Лондон 7 февраля 1749 года
Милый мальчик,
Ты на пороге возраста, когда в человеке в полной мере пробуждается способность к рассуждению. Надеюсь, что, не в пример многим своим сверстникам, постараешься воспользоваться этой способностью и ради своего блага займешься поиском истины и обретешь знания, подкрепленные логикой и здравым смыслом. Признаюсь тебе (а у меня нет желания что-либо от тебя утаивать), что и сам я всего лишь несколько лет назад стал предаваться размышлениям. До шестнадцати-семнадцати лет я не утруждал себя раздумьями. Да и позднее, в более зрелом возрасте, не торопился подвергать сомнению знания, которые приобрел. Я принимал на веру понятия и представления, о которых узнавал из книг, либо соглашался с мнениями друзей и знакомых, не пытаясь оценить, истинны они или ложны. Я предпочитал совершать мелкие ошибки, чем брать на себя труд искать истину. Отчасти по причине лени, частично из-за легкомысленного образа жизни и в немалой степени из-за ложного стыда отказаться от общепринятых мнений, но именно поэтому я шел по жизни, влекомый предрассудками и предубеждениями, вместо того чтобы руководствоваться здравым смыслом и искать истину. Но с тех пор как я взял на себя труд заняться размышлениями и нашел в себе смелость сохранять свои убеждения, ты не можешь себе вообразить, насколько кардинально изменились мои представления о жизни. Факты, события, всевозможные понятия предстали предо мной совсем в ином свете, в то время как раньше скрывали истину от меня предубеждения и стена общепринятых взглядов. Быть может, что и теперь я в своих суждениях не свободен от ошибок, ибо ошибки могли в силу давней привычки устояться и превратиться во взгляды. А причина в том, что трудно отличить привычку, сложившуюся в молодости и сохранявшуюся на протяжении долгих лет, от результата рассуждений и размышлений.

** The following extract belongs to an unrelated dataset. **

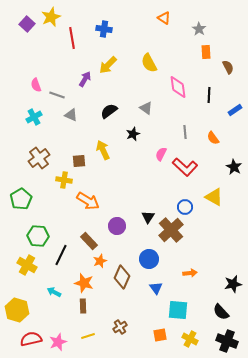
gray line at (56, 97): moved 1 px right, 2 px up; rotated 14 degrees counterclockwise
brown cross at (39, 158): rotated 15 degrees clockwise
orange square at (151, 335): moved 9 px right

Моим первым предрассудком я считаю (не буду упоминать о тех, в которые верят дети и женщины: всевозможные эльфы, гномы, призраки, вещие сны, черные кошки, просыпанная соль и тому подобная чепуха) безоговорочную веру в непогрешимость классики. Именно она стала моим первым серьезным предрассудком. Подобное отношение к классическим образцам сформировалось у меня под влиянием прочитанных книг, и в немалой степени к этому причастны мои учителя. Я наивно полагал, что последние пятнадцать веков мир не имел понятия о здравом смысле и чести, которые исчезли вместе с Древней Грецией и Римом. Гомер и Вергилий не могли иметь недостатков, поскольку принадлежали к древнему миру, и, напротив, Мильтон[8] и Тассо[9] не могли иметь достоинств, так как не принадлежали к великой античной эпохе. И применительно к древним я мог бы повторить слова Цицерона, адресованные Платону, хотя они не совсем свойственны философу: «Errare, mehercule, malo cum Platone, quam cum istis vera sentire».[10]